=== Data supplied ===

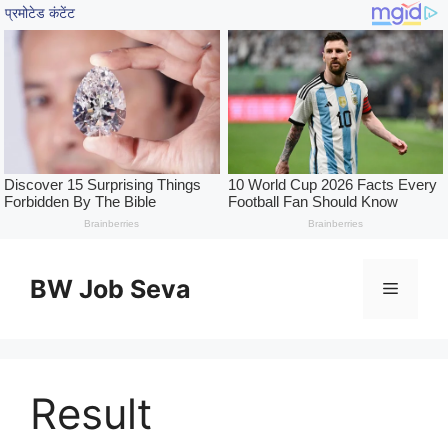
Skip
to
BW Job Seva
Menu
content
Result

===
=== Data supplied ===

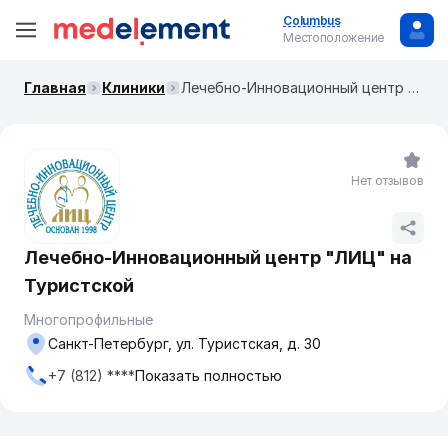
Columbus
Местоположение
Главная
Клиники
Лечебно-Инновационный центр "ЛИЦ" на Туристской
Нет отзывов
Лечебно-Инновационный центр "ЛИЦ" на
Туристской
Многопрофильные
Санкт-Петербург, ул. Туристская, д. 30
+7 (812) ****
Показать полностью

===
=== Data supplied ===

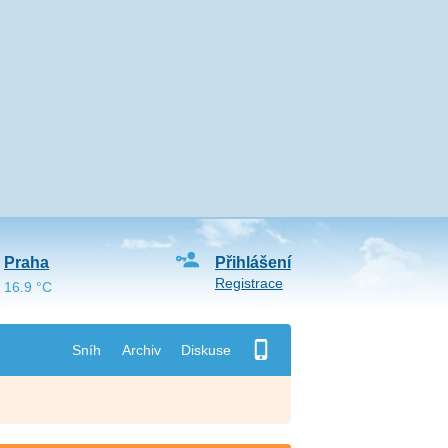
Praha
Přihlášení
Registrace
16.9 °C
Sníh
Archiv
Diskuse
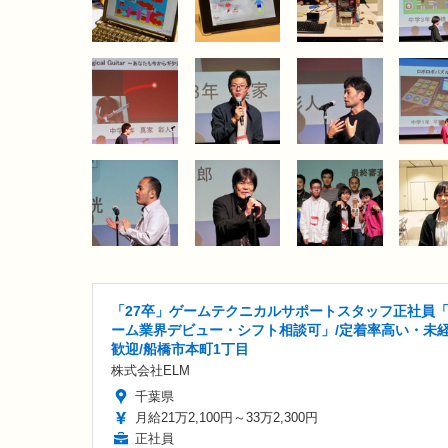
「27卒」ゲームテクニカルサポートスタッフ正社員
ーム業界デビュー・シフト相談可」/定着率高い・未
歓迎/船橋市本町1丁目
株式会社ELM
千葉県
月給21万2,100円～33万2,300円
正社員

===

## Work order
Each line of the material that contains the string "Лечебно" has to be copied out.

## Task result
Лечебно-Инновационный центр "ЛИЦ" на Туристской
Лечебно-Инновационный центр "ЛИЦ" на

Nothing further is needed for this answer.